F17 to F17 btrfs - 3m18.065s
F17 to F17 ext4 - 4m21.422s

, for me at least.

Comment 12 Dave Jones 2012-10-23 15:39:16 UTC
# Mass update to all open bugs.

Kernel 3.6.2-1.fc16 has just been pushed to updates.
This update is a significant rebase from the previous version.

Please retest with this kernel, and let us know if your problem has been fixed.

In the event that you have upgraded to a newer release and the bug you reported
is still present, please change the version field to the newest release you have
encountered the issue with.  Before doing so, please ensure you are testing the
latest kernel update in that release and attach any new and relevant information
you may have gathered.

If you are not the original bug reporter and you still experience this bug,
please file a new report, as it is possible that you may be seeing a
different problem. 
(Please don't clone this bug, a fresh bug referencing this bug in the comment is sufficient).

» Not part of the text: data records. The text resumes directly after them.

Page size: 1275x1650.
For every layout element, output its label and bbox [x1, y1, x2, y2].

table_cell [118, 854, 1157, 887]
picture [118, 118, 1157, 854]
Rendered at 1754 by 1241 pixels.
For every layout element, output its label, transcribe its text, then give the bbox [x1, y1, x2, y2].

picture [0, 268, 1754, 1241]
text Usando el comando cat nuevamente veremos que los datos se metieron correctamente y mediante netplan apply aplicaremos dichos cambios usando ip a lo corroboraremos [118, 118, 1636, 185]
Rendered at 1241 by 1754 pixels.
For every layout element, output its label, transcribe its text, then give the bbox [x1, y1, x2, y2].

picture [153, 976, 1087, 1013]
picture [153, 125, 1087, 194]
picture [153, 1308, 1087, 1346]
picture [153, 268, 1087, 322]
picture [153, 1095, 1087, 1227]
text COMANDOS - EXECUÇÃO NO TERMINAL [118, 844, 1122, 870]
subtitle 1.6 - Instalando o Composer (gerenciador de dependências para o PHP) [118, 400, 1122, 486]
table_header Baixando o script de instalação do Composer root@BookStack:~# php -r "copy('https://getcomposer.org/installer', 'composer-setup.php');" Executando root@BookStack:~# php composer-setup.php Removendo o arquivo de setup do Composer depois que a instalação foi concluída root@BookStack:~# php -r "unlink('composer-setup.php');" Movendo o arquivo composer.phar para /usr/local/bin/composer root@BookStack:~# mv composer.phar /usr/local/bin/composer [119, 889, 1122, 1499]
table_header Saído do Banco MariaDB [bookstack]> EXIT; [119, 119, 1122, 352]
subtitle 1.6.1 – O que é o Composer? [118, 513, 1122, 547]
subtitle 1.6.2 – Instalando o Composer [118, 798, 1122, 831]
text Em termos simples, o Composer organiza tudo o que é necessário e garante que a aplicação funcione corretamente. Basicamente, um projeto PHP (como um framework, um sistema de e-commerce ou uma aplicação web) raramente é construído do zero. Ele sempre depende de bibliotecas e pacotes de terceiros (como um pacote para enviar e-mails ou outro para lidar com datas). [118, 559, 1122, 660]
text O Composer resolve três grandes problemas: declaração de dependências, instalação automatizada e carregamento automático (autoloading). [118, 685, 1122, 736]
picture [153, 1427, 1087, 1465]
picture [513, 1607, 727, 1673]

Comment 13 Colin.Simpson 2012-10-23 17:06:22 UTC
As I said before this is better on F17.

My times with 3.6.1-1 on both ends are:

F17 to F17 btrfs - 4m20.496s
F17 to F17 ext4 - 4m21.422s


The slow down compared to previous OS versions is now I'd imagine down to NFS protocol changes, disk barriers etc

So I'd suggest this can close as being fixed in the current release.

Comment 14 J. Bruce Fields 2012-10-23 18:07:32 UTC
OK, we'll assume for now there was a btrfs bug fixed between F16 and F17; closing.  Thanks for following up.